• **Provided material**
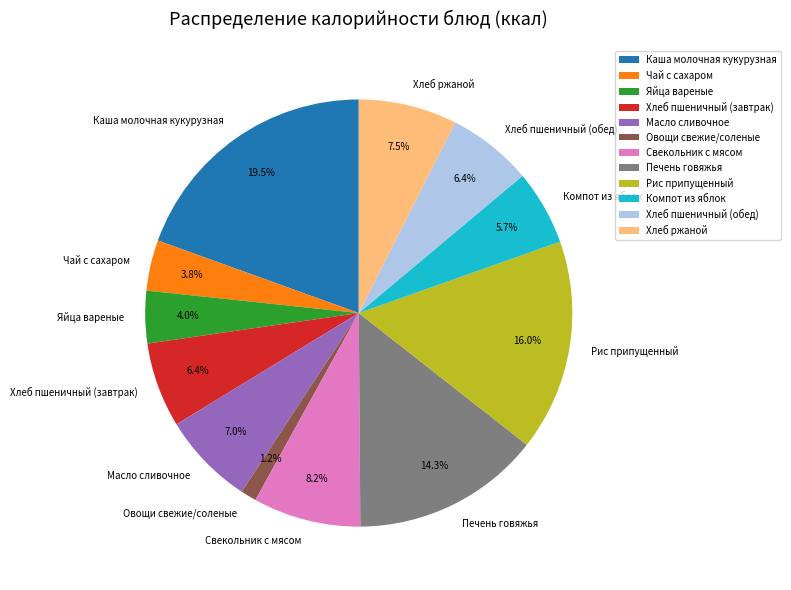

Does Масло сливочное represent more than half of the total?

No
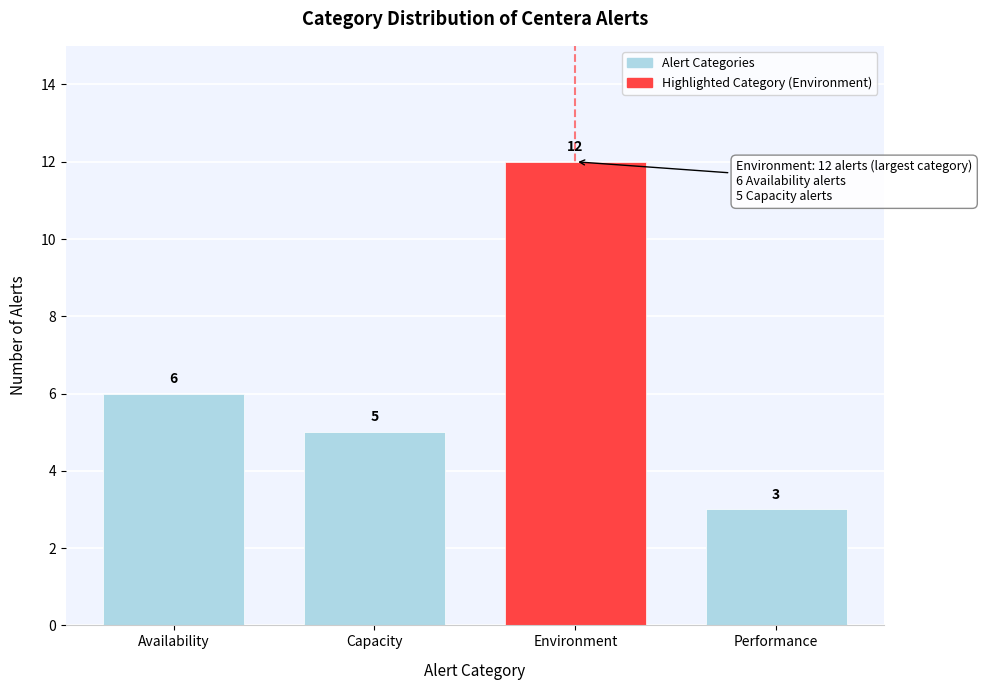

Reading right to left, what are all the values shown in this chart?

3	12	5	6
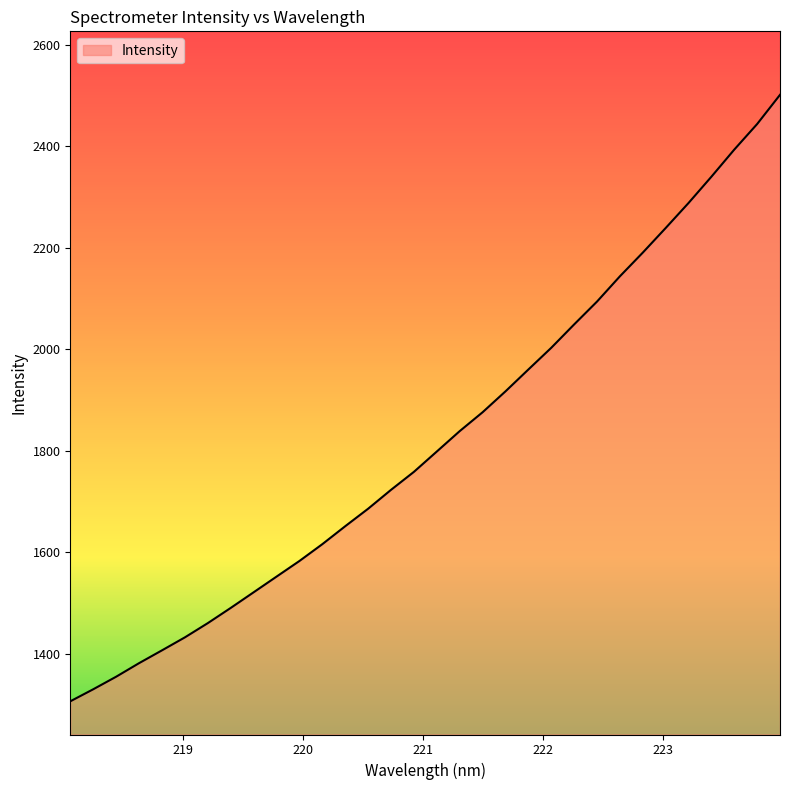

What is the difference between the maximum and minimum values?

1194.3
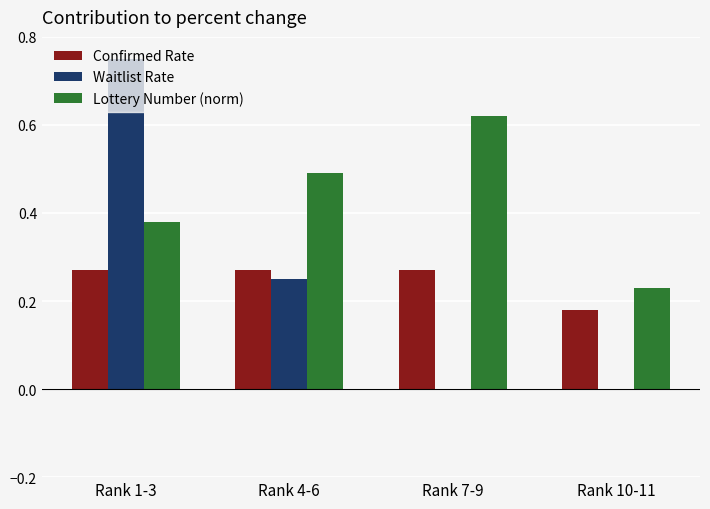

The value of Lottery Number (norm) at Rank 7-9 is 0.2. True or false?

False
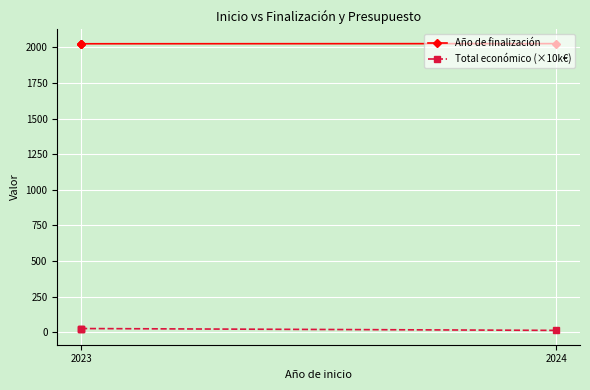

Count the number of data series in this chart.

2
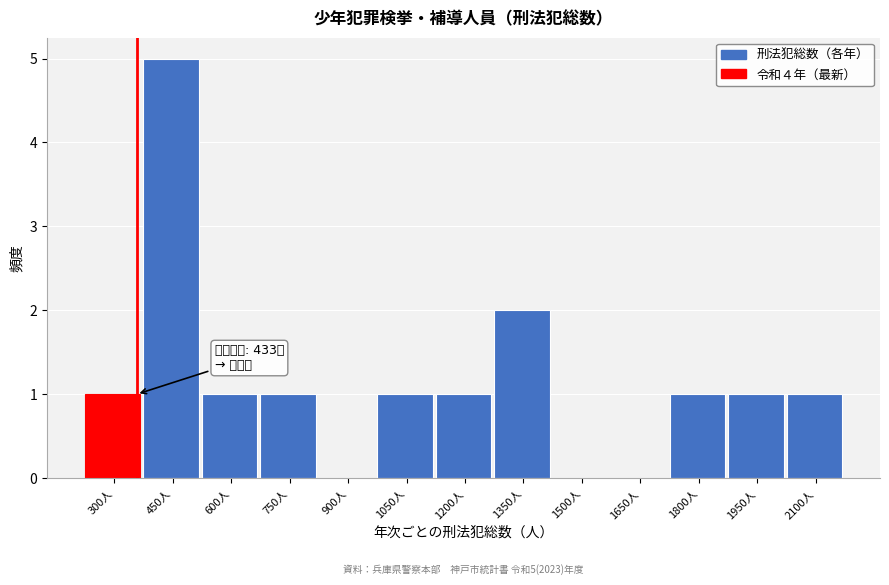

Reading left to right, list all the values displayed in this chart.

300人=1	450人=5	600人=1	750人=1	900人=0	1050人=1	1200人=1	1350人=2	1500人=0	1650人=0	1800人=1	1950人=1	2100人=1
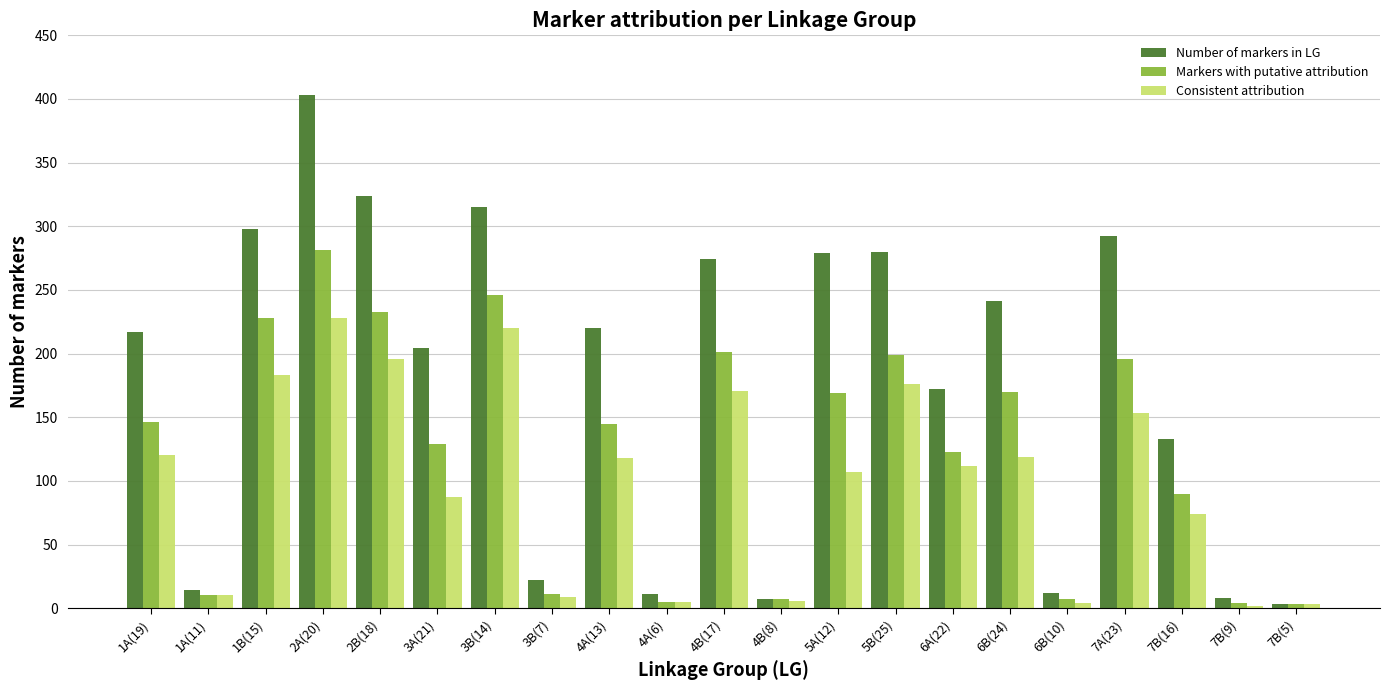

Rank the series by their maximum value, from highest to lowest.

Number of markers in LG, Markers with putative attribution, Consistent attribution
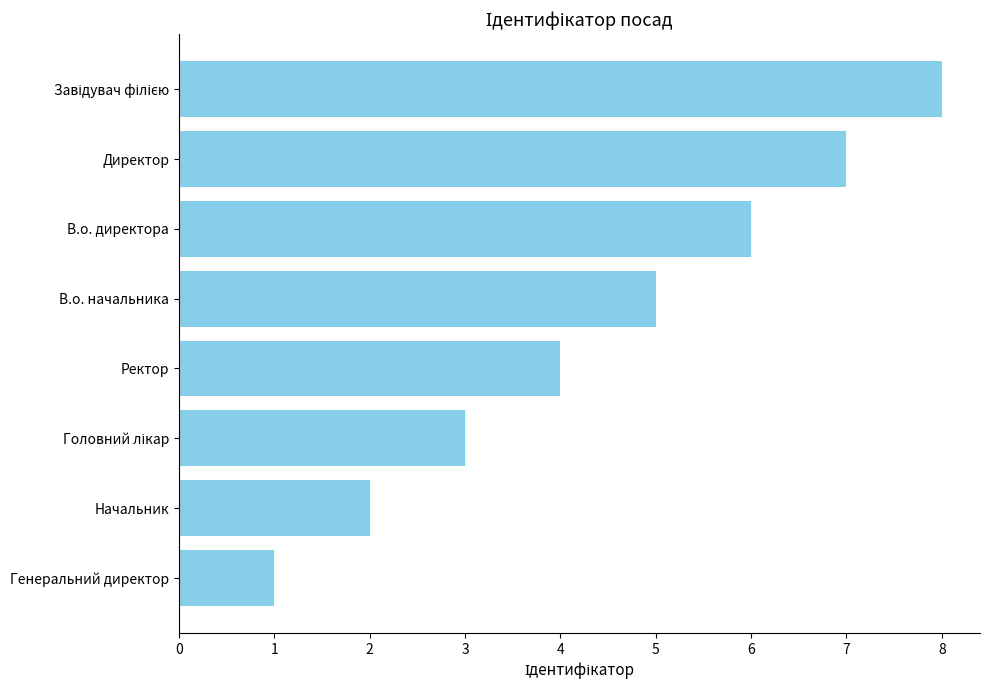

Between Ректор and В.о. начальника, which is larger?

В.о. начальника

• **The problem**
Please recast the lines of the records as a JSON list of strings, starting at the line that contains "Count the number" and ending at the end of the records, with one string per line and blank lines left out. Leave the pictures out of the answer.

• **Exercise response**
[
  "Count the number of data series in this chart.",
  "2",
  "Reading left to right, list all the values displayed in this chart.",
  "300人=1\t450人=5\t600人=1\t750人=1\t900人=0\t1050人=1\t1200人=1\t1350人=2\t1500人=0\t1650人=0\t1800人=1\t1950人=1\t2100人=1",
  "Rank the series by their maximum value, from highest to lowest.",
  "Number of markers in LG, Markers with putative attribution, Consistent attribution",
  "Between Ректор and В.о. начальника, which is larger?",
  "В.о. начальника"
]